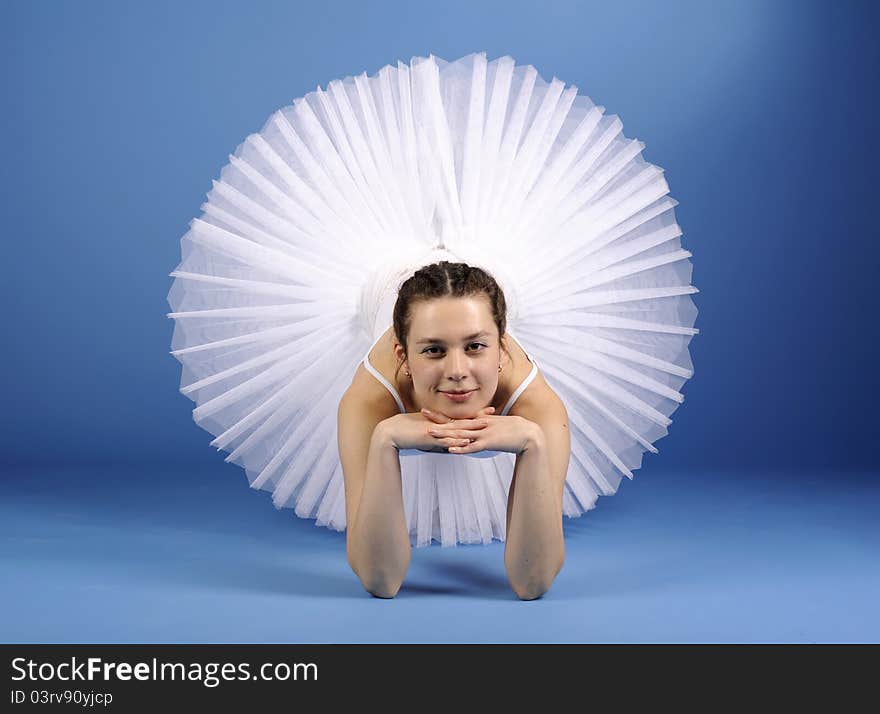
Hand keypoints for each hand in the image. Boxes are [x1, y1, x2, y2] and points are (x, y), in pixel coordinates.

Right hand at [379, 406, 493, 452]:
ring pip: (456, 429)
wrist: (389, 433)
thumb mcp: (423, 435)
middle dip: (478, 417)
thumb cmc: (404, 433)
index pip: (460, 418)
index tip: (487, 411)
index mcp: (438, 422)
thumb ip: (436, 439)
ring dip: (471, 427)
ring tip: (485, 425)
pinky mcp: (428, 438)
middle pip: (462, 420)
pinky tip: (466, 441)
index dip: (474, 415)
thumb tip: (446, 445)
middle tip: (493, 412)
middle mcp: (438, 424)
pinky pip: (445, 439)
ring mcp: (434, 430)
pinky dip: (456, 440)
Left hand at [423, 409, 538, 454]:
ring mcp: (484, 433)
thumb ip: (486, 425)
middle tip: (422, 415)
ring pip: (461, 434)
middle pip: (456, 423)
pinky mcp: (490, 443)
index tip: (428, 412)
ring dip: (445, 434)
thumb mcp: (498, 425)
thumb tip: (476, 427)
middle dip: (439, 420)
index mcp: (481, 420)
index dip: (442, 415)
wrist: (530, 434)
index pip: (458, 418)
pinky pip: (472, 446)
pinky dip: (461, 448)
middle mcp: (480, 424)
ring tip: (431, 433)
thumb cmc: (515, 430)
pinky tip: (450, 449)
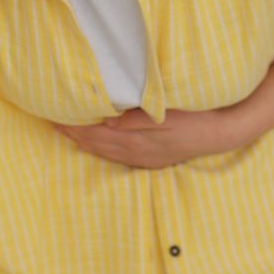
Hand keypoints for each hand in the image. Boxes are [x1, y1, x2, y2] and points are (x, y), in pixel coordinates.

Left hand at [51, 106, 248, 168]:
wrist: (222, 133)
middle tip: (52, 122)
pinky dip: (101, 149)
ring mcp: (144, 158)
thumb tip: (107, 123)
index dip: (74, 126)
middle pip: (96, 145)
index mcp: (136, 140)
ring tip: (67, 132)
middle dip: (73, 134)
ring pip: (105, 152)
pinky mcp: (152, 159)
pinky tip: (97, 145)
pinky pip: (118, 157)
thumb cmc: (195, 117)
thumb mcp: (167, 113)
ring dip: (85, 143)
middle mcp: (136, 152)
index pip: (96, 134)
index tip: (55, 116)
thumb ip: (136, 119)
--
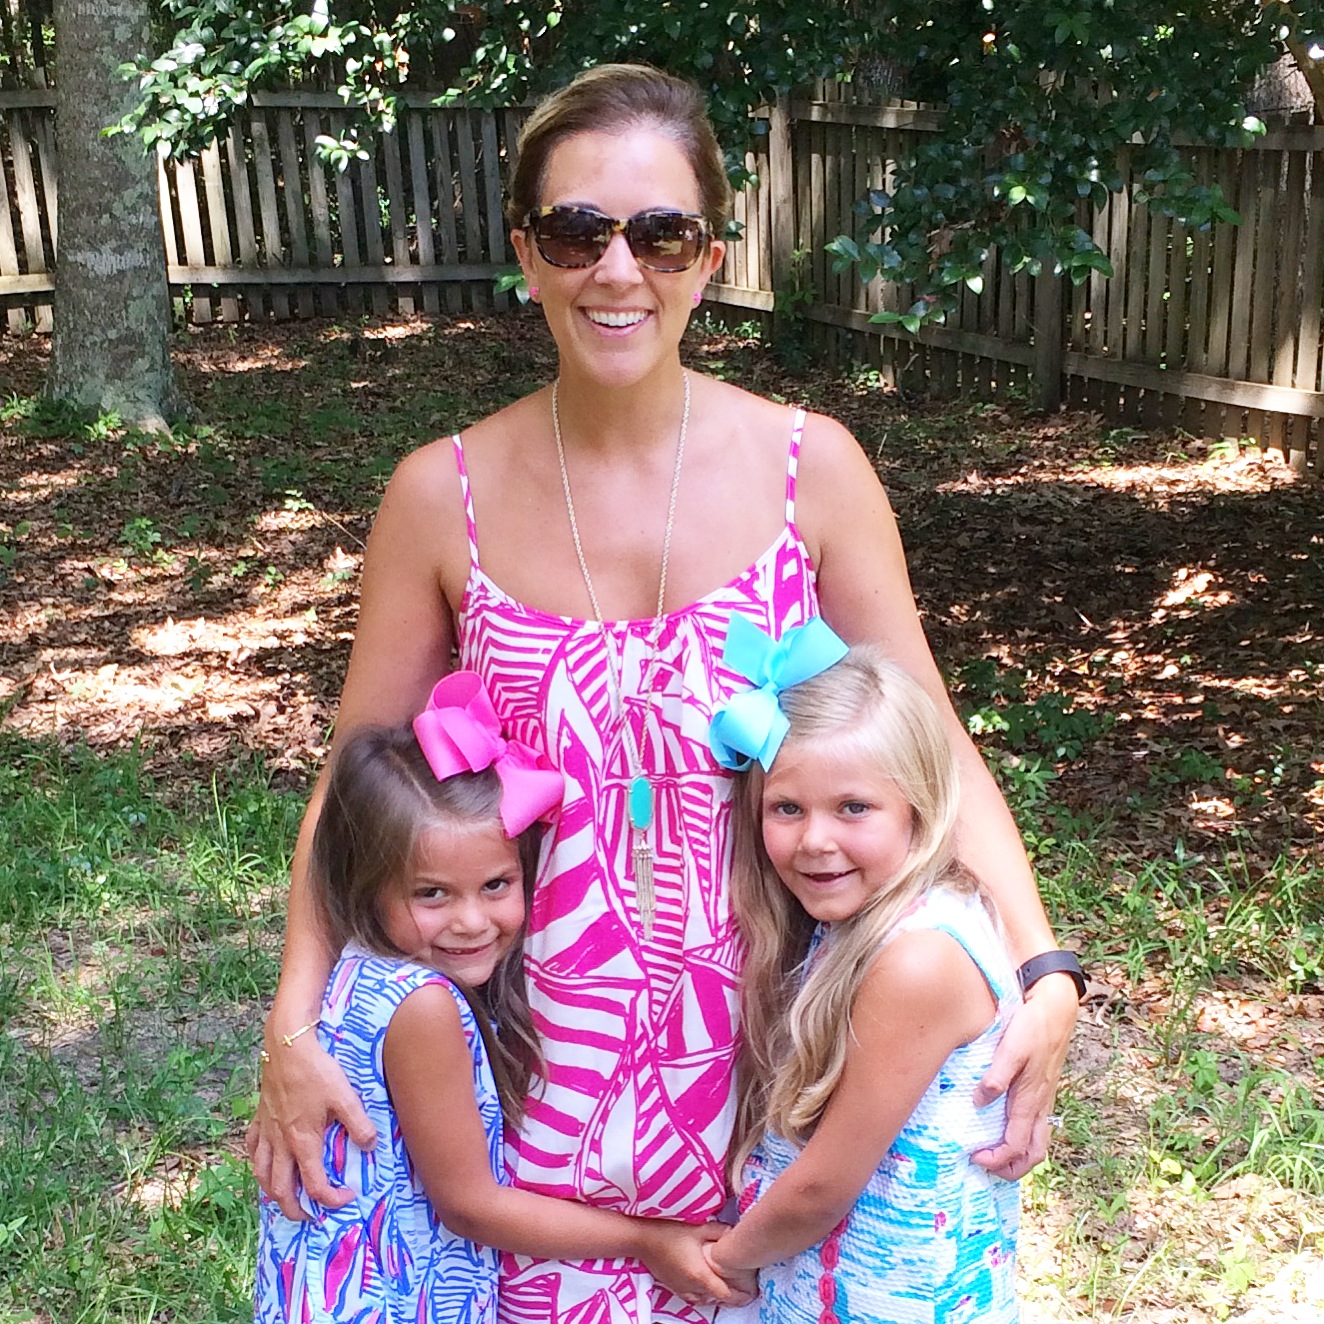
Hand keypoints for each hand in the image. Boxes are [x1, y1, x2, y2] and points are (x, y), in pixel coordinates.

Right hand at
==
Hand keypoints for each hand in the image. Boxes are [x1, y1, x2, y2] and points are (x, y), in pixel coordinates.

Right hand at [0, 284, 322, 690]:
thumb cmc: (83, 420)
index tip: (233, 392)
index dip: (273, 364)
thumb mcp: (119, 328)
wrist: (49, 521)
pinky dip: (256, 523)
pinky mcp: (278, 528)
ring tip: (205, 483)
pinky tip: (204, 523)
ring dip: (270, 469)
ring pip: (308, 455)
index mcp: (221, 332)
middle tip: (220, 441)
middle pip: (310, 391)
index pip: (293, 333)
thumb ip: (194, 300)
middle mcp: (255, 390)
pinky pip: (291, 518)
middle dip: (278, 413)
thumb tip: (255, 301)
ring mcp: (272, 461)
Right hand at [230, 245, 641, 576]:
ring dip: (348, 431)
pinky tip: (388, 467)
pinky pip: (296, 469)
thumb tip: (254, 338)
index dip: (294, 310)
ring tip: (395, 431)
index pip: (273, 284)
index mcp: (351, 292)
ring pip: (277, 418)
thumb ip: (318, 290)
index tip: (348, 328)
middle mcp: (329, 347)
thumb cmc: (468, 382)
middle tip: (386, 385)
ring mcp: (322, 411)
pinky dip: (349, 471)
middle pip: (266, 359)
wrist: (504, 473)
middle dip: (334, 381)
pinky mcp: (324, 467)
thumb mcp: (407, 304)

Instructions for the task ▸ Set down again, word for word, the stretch of records from the line with "ring tip: (485, 425)" to the line with "index mcp: (481, 420)", both of those lines included.

Task response ▸
ring tip: (485, 425)
pinky mcp: (428, 438)
middle pip: (462, 420)
pinky tip: (466, 441)
index dip: (474, 415)
thumb tip: (446, 445)
middle tip: (493, 412)
middle mcp: (438, 424)
pinky pip: (445, 439)
ring mcp: (434, 430)
pinky dip: (456, 440)
Left hand at [423, 409, 538, 454]:
ring mcp: (484, 433)
thumb ip: (486, 425)
middle tip: (422, 415)
ring pip: (461, 434)
middle pip: (456, 423)
pinky mcp: (490, 443)
index tip: (428, 412)
ring dip: (445, 434)
thumb mcp: (498, 425)
thumb tip: (476, 427)
middle dip: (439, 420)
index mcp: (481, 420)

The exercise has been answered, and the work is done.